3. Discuss the strategies of persuasion and justification employed by
the speaker. How does he win over his parents' support and pity through
rhetorical tactics as well as emotional expression?
4. Consider the literary precedents and background of biblical allusion
related to Frethorne's letter.
Comparisons, Contrasts, Connections
1. Use other letters and firsthand accounts from colonists in the New
World: cf. letter from "Pond," a young Massachusetts settler,
to his parents in Suffolk, England (repr. in Demos, John, ed., Remarkable
Providences, 1600-1760. New York: George Braziller, 1972, p. 73).
2. Use Pond to compare New England and Jamestown experiences.
3. Use chronicles by Bradford,
Smith, Wingfield
--recording both personal and communal life in the colonies--to discover
the diversity of such experiences, the impact of his background and ethos
upon Frethorne's viewpoint in these letters. Use women's accounts to identify
gender issues.
4. Use Calvinist pieces to contrast the relatively secular focus of
Frethorne's chronicle.
Questions for Reading and Discussion/ Approaches to Writing
1. (a) Invite students to itemize the basic assumptions (world view
components) that Frethorne brings to his experience--these then become
the basis for class discussion (as we discern them from evidence in the
document).
(b) Ask students to try to determine what aspects of Frethorne's appeal
have been calculated to move his parents to aid him. How does he use persuasive
and manipulative techniques (or does he?) to affect them?

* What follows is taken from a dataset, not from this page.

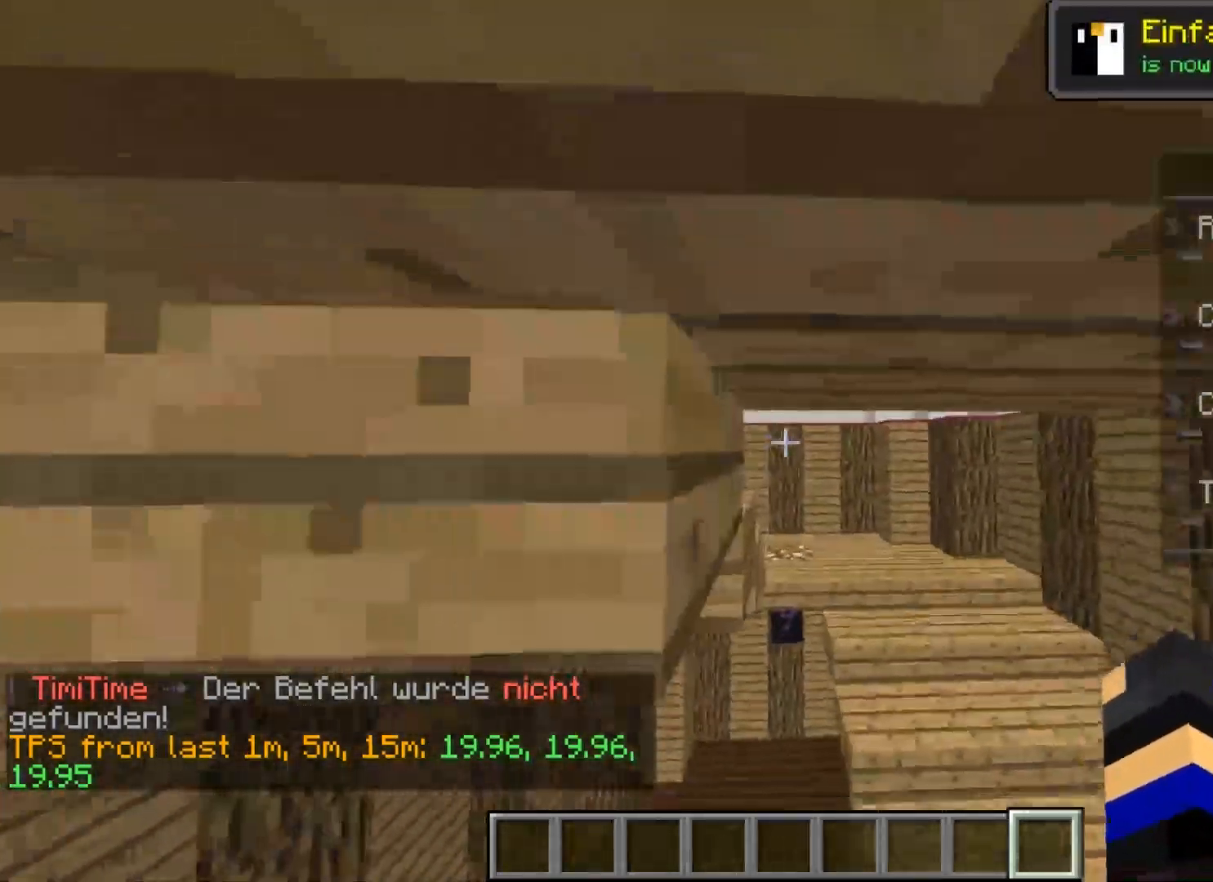
{"keys": ["w"], "mouse": [], "events": [[100, "d", "down"], [267, "d", "up"], [367, "d", "down"], [501, "d", "up"]]}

2. (a) Write out responses to (a) and (b) above.
(b) Using other primary sources, imaginatively recreate the world of
Jamestown by inventing your own letter or diary entry or newspaper story
or other fabricated "document" that conveys a vivid sense of
colonial life.
(c) Write an imagined reply from Frethorne's parents.
Bibliography
There is no secondary source material on Richard Frethorne, so one must
reconstruct his world to know him.
Edited anthologies of primary source documents (cf. Demos) that diversify
the voices of recollection have been the most useful for doing so. Social
histories of the colonial period and feminist reconstructions of the age
and enterprise of settlement and of the authorial process have done the
most to alert me to the matrix of issues one should explore when using
a memoir or other personal document.